Exercise objective
Gather each line below that contains the string "Gayeri"; a match counts only if its capitalization is the same.

** Opening Data listing block **

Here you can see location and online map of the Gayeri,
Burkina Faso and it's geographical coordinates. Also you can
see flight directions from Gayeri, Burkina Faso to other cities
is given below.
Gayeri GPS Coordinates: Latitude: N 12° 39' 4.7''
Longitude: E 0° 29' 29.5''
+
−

** Closing Data listing block **

Output of the exercise
Here you can see location and online map of the Gayeri,
see flight directions from Gayeri, Burkina Faso to other cities
Gayeri GPS Coordinates: Latitude: N 12° 39' 4.7''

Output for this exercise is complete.